DACA Ten Years Later

DACA Ten Years Later

By JR Holguin, Exclusive to the Journal

This June 15 will be ten years since then-president Barack Obama held a press conference in the Rose Garden at the White House to announce the Deferred Action for Childhood Arrivals (DACA) initiative. DACA protects children brought to the U.S. unlawfully from deportation and gives them work authorization.

“These are young people who study in our schools; they play in our neighborhoods; they are friends with our kids. They pledge allegiance to our flag,” Obama said in a speech that June of 2012. “They are Americans in their heart, in their minds, in every single way but one: On paper.”

Obama clarified that this was temporary, and Congress needed to pass the Development, Relief, and Education for Alien Minors (DREAM) Act because “these kids deserve to plan their lives in more than two-year increments.”

But a decade later, since that speech, much has yet to change for DREAMers.

The DREAM Act would protect the children referred to as DREAMers from deportation and have a pathway to citizenship. Since its introduction in 2001 by Congress, the DREAM Act has had as many as eleven iterations, and all have failed to garner the necessary votes to pass.

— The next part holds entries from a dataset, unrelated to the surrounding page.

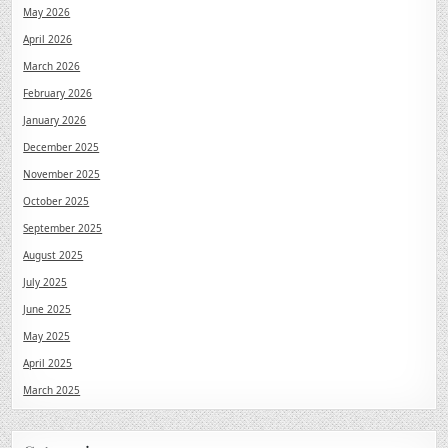
May 2026
April 2026
March 2026
February 2026
January 2026
December 2025
November 2025
October 2025
September 2025
August 2025
July 2025
June 2025
May 2025
April 2025
March 2025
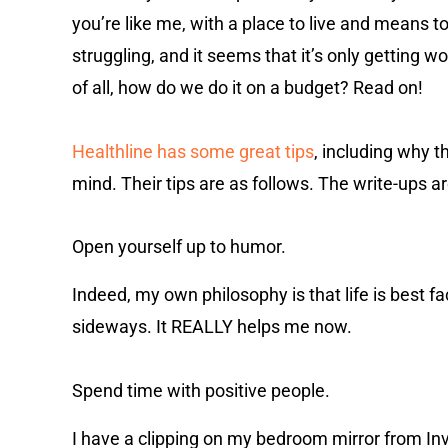
you’re like me, with a place to live and means to
struggling, and it seems that it’s only getting 
of all, how do we do it on a budget? Read on!
Healthline has some great tips
, including why t
mind.
Their tips are as follows. The write-ups 
Open yourself up to humor.
Indeed, my own philosophy is that life is best 
sideways. It REALLY helps me now.
Spend time with positive people.
I have a clipping on my bedroom mirror from Inve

Throughout all this time, the more than 800,000 DACA recipients, who average the age of 26, contribute $9.4 billion in taxes yearly. Own and pay home mortgages. They have graduated high school and pursued higher education in college. Many DREAMers have secured jobs that are beneficial and essential to the country. DREAMers in the workforce include healthcare workers, educators, and thousands working in the food supply chain.

Despite their enormous contribution to this country, DREAMers continue to be only that, dreamers.

Things turned for the worse for DREAMers when Donald Trump was president. The Trump administration tried to terminate DACA but was unsuccessful. The administration planned to block any new DACA request but was met with federal lawsuits by DACA recipients and others who challenged the lawfulness of the repeal.

The U.S. Supreme Court ruled that the Department of Homeland Security (DHS) had not provided adequate reasons or followed appropriate processes in rescinding the policy. Soon after this ruling, Chad Wolf, then-DHS Acting Secretary, issued a memorandum in which he announced immediate changes to DACA policy while considering its future. Significant changes included “no new initial requests for DACA should be accepted” and “renewals of deferred action and the accompanying work authorization should be granted for one-year, rather than two-year, periods.”

A few years later, a federal district court removed the Wolf memorandum and directed DHS to reinstate the original DACA policy.

On his first day in office, January 20, 2021, President Biden issued a memorandum to the Secretary of DHS and the U.S. Attorney General to “take all actions he deems appropriate, consistent with applicable law, to preserve and fortify DACA.”

Then, in July of that same year, district court Judge Andrew Hanen of the Southern District of Texas dictated that DACA was illegal and “created in violation of the law.” Canceling Bidens’s order, he blocked the government from accepting new applications to the program. Yet, immigrants currently protected by the program get to keep their status and can continue to renew while the case goes through the appeals process.

This July, the 5th Circuit Court of Appeals will consider Texas’ lawsuit challenging DACA, and the Biden administration will attempt to rescue the program and its recipients.

It is dispiriting that despite the evident tried-and-true results DACA has had on this country, DREAMers are still living with uncertainty and have no clear path to citizenship. It has been ten years since Obama and his administration took steps to “lift the shadow of deportation from these young people.” This country cannot allow another decade to pass while dreamers give and get nothing in return. Congress must act now.